To-do item: Go through the data below and return each line where the string "projects" occurs.

Data to use:

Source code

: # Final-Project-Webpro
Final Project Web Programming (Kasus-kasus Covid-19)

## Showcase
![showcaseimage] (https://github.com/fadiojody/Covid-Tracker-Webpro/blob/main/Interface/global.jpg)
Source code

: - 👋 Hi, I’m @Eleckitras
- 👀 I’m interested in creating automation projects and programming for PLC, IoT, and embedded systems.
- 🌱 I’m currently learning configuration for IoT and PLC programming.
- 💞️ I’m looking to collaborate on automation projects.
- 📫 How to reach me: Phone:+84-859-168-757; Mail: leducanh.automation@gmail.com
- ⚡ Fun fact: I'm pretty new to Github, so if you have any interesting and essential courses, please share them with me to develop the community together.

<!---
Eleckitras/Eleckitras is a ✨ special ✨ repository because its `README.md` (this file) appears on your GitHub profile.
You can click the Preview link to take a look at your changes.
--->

Exercise result:
- 👀 I’m interested in creating automation projects and programming for PLC, IoT, and embedded systems.
- 💞️ I’m looking to collaborate on automation projects.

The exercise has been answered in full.